(The input Opens)

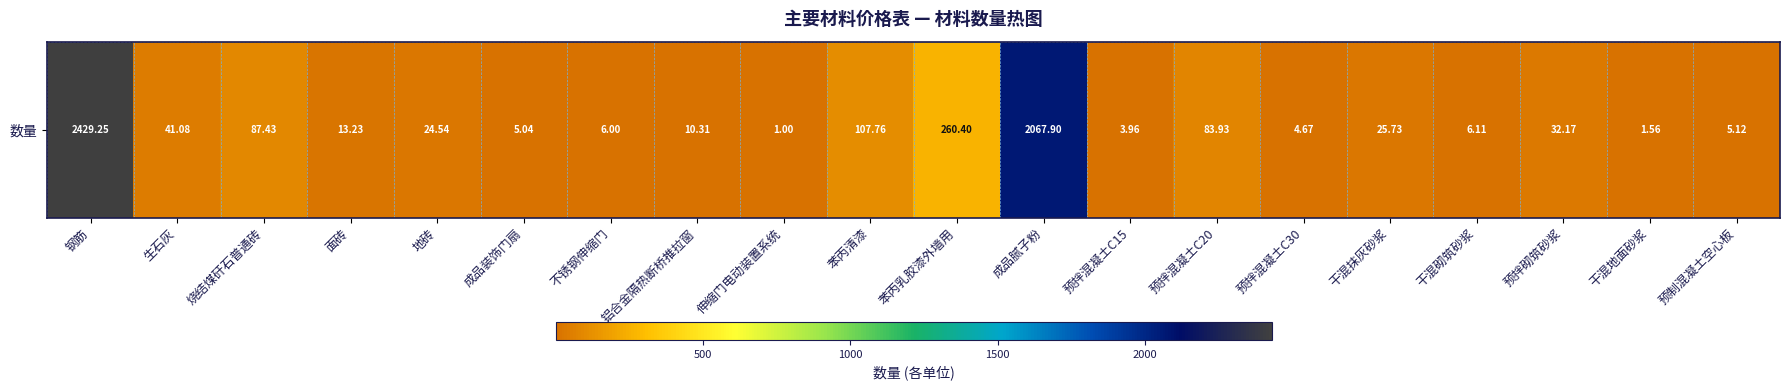

True or false: the data shows 6.1 at 干混砌筑砂浆.

True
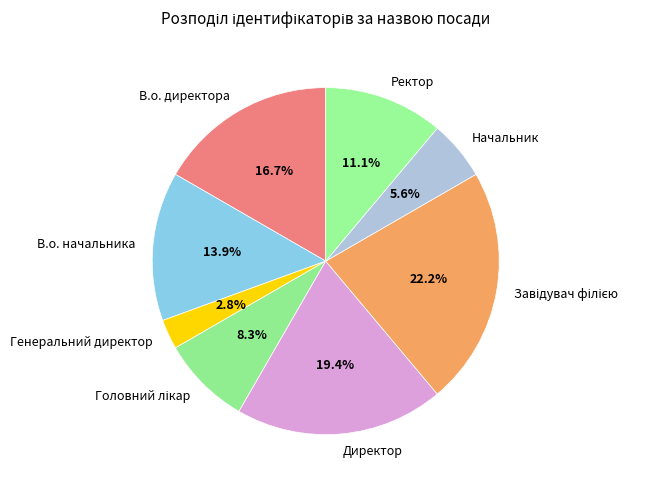

Combined, what portion of the pie is Ректор and В.о. начальника?

25.0%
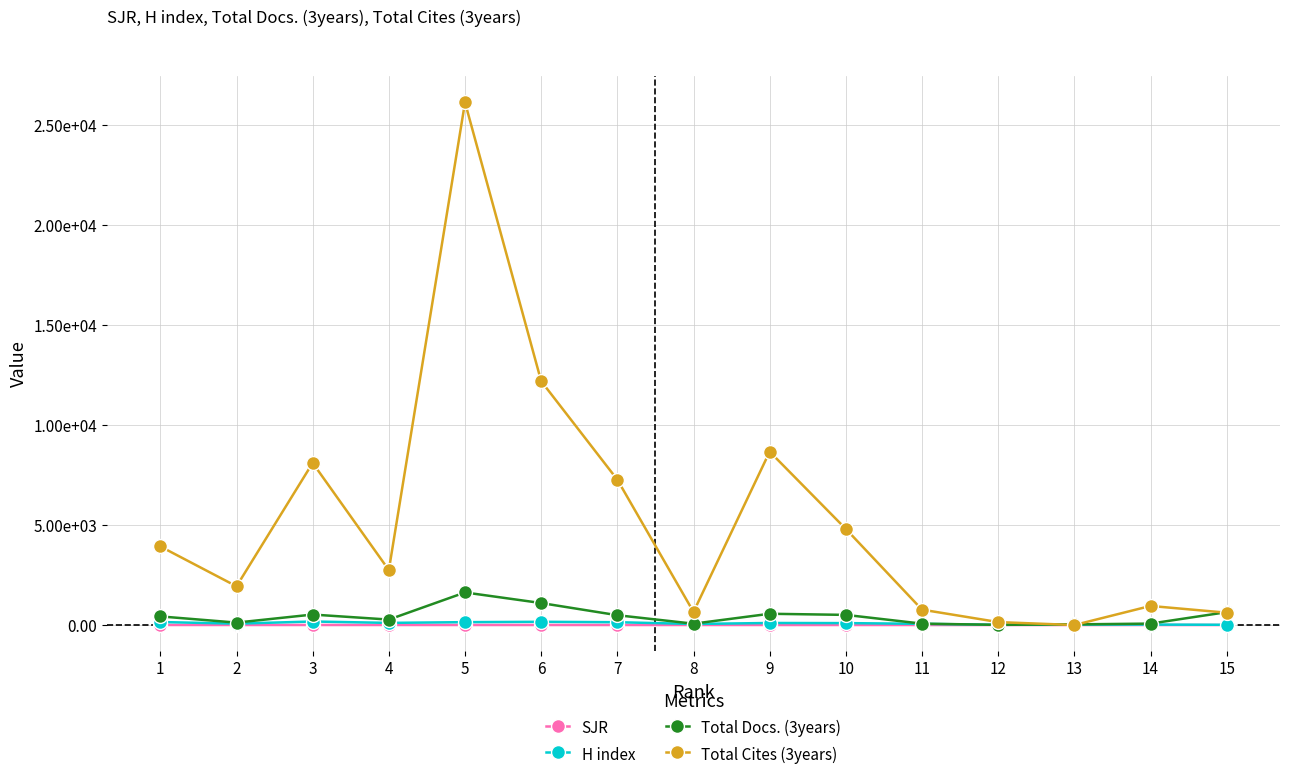

List the labels in order of Total Cites (3years) value, largest first.

5, 6, 9, 3, 7, 10, 1, 4, 2, 14, 11, 8, 15, 12, 13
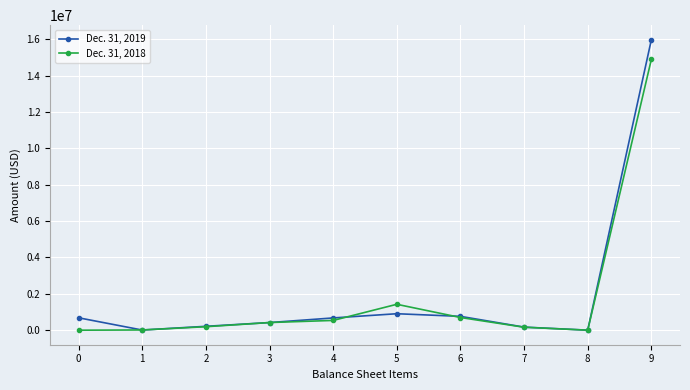

Which series has the widest spread of values?

Dec. 31, 2019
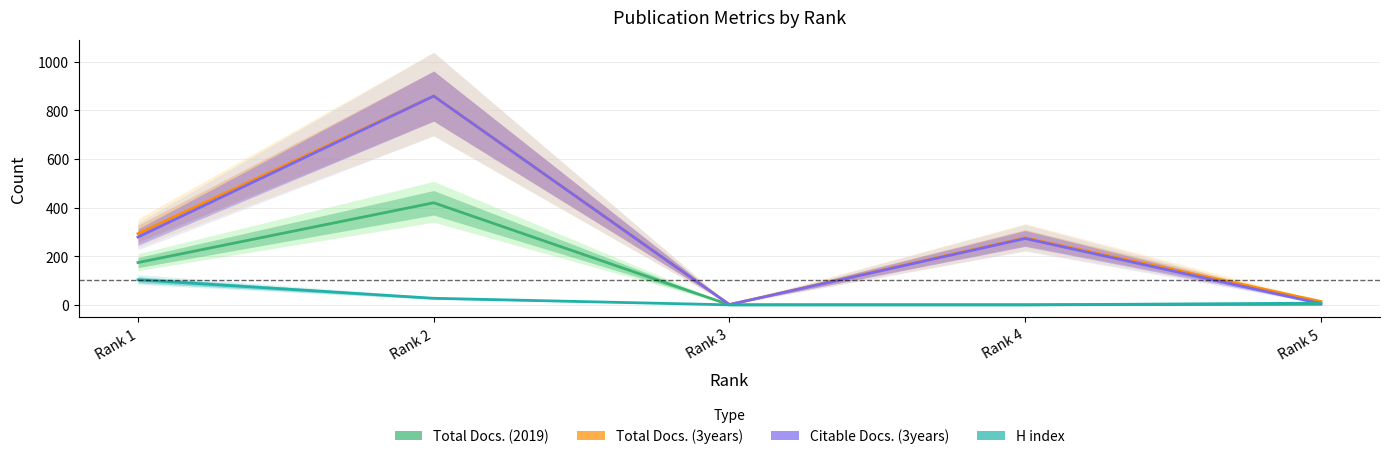

What is the total value across all series at Rank 2?

2165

(The input Closes)

## Exercise directions
Print every line of the listing above verbatim, omitting the pictures.

## Solved problem
True or false: the data shows 6.1 at 干混砌筑砂浆.

True

Combined, what portion of the pie is Ректор and В.о. начальника?

25.0%

List the labels in order of Total Cites (3years) value, largest first.

5, 6, 9, 3, 7, 10, 1, 4, 2, 14, 11, 8, 15, 12, 13

Which series has the widest spread of values?

Dec. 31, 2019

What is the total value across all series at Rank 2?

2165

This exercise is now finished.